Nas celebrações oficiais do Dia de Portugal, de Camões e das Comunidades Portuguesas, realizadas este ano em Lagos, a escritora e Conselheira de Estado Lídia Jorge proferiu um discurso que condena o racismo, a falácia da pureza étnica e a ascensão de líderes perigosos, afirmando: “Somos descendentes do escravo e do senhor que o escravizou”.
O tema da migração tem sido uma das questões mais debatidas e polarizadas no panorama político português, com a extrema direita, como o Partido Chega, a assumirem uma postura contra a migração, no país que se destaca por assumir uma política a favor do acolhimento e integração de refugiados e migrantes.
Este contexto contrasta com as palavras da escritora Lídia Jorge, que, nas celebrações do 10 de Junho em Lagos, apresentou uma visão inclusiva e humanista. Durante cerca de meia hora, a autora de A Costa dos Murmúrios citou Shakespeare, Camões e Cervantes para lembrar “três autores que perceberam bem que, em dado momento, é possível que perceberam que figuras enlouquecidas, emergidas do campo da psicopatologia, assaltem o poder e subvertam todas as regras da boa convivência”

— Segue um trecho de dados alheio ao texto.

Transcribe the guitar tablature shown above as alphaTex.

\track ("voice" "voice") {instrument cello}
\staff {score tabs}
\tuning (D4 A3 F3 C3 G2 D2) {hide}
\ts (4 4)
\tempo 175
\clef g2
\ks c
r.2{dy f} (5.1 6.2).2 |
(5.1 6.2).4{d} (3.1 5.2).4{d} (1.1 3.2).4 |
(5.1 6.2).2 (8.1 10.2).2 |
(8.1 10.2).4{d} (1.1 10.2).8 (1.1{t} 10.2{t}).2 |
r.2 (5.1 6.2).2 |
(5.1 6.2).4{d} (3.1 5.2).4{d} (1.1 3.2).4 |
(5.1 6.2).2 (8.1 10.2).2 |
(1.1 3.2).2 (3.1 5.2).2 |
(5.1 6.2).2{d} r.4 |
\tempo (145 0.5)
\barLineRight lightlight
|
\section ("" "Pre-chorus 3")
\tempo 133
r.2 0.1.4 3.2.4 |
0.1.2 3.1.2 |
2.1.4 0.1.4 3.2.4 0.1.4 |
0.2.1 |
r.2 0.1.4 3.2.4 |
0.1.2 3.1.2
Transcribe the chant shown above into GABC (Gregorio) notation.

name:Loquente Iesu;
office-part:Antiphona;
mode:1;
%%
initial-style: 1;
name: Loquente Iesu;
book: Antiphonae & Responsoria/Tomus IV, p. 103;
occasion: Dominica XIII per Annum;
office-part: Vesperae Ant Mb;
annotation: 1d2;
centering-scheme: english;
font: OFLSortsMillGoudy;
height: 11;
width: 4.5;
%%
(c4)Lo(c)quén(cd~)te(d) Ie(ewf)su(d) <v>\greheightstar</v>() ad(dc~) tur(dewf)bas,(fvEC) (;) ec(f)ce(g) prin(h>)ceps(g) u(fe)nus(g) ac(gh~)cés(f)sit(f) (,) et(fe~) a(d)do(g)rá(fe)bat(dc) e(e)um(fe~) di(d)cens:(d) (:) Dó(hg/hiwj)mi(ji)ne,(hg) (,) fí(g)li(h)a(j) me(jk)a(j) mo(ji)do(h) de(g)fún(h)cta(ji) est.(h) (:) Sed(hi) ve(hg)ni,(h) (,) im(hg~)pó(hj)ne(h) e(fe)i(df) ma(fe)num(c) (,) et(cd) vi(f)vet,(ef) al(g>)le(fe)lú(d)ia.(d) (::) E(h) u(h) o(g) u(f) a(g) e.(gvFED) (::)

Criticando o que chamou de “fúria revisionista” e a cultura da mediocridade que se espalha pelos extremos, Lídia Jorge apelou à vigilância cívica face à degradação do espaço público. Sublinhou que o “poder demente, aliado ao triunfalismo tecnológico”, transforma os cidadãos em meros “seguidores” e espectadores de um mundo reduzido a ecrãs de bolso.
“O poder demente, aliado ao triunfalismo tecnológico, faz que a cada dia, a cada manhã, ao irmos ao encontro das notícias da noite, sintamos como a terra é disputada. E os cidadãos são apenas público que assiste a espetáculos em ecrãs de bolso. Por alguma razão, os cidadãos hoje regrediram à subtil designação de seguidores e os seus ídolos são fantasmas”
A escritora destacou também um dado histórico marcante: “em pleno século XVII, cerca de 10% da população portuguesa teria origem africana – população que os portugueses tinham trazido arrastados”, argumento que usou para desmistificar a ideia de identidade pura. “Por aqui ninguém tem sangue puro”, afirmou, insistindo que “cada um de nós é uma soma do nativo e do migrante, do europeu e do africano, do branco, do negro e de todas as outras cores humanas”.
A conselheira de Estado criticou ainda “a fúria revisionista que assalta pelos extremos nos dias de hoje um pouco por toda a parte”, um revisionismo que coloca em causa “os fundamentos institucionais científicos, éticos, políticos”.
No seu discurso, deixou ainda uma crítica direta ao impacto das redes sociais na escolha de líderes, notando que “o escolhido passou a ser o menos exemplar, o menos preparado, o que mais ofende”. E concluiu com uma reflexão: “Pergunto pois qual é o conceito hoje em dia de ser humano, como proteger esse valor que até há pouco funcionava e não funciona mais”.
Em referência ao presidente norte-americano, mencionou que “o chefe de Estado de uma grande potência, durante um comício, disse adoro-vos, adoro os pouco instruídos”.
“E os pouco instruídos aplaudiram. Pergunto pois qual é o conceito hoje em dia de ser humano, como proteger esse valor que até há pouco funcionava e não funciona mais”, completou. Uma pergunta que faz eco tanto na política portuguesa como no cenário internacional.
A intervenção de Lídia Jorge foi um dos momentos mais marcantes das comemorações, deixando no ar uma chamada à responsabilidade coletiva perante o passado e o presente.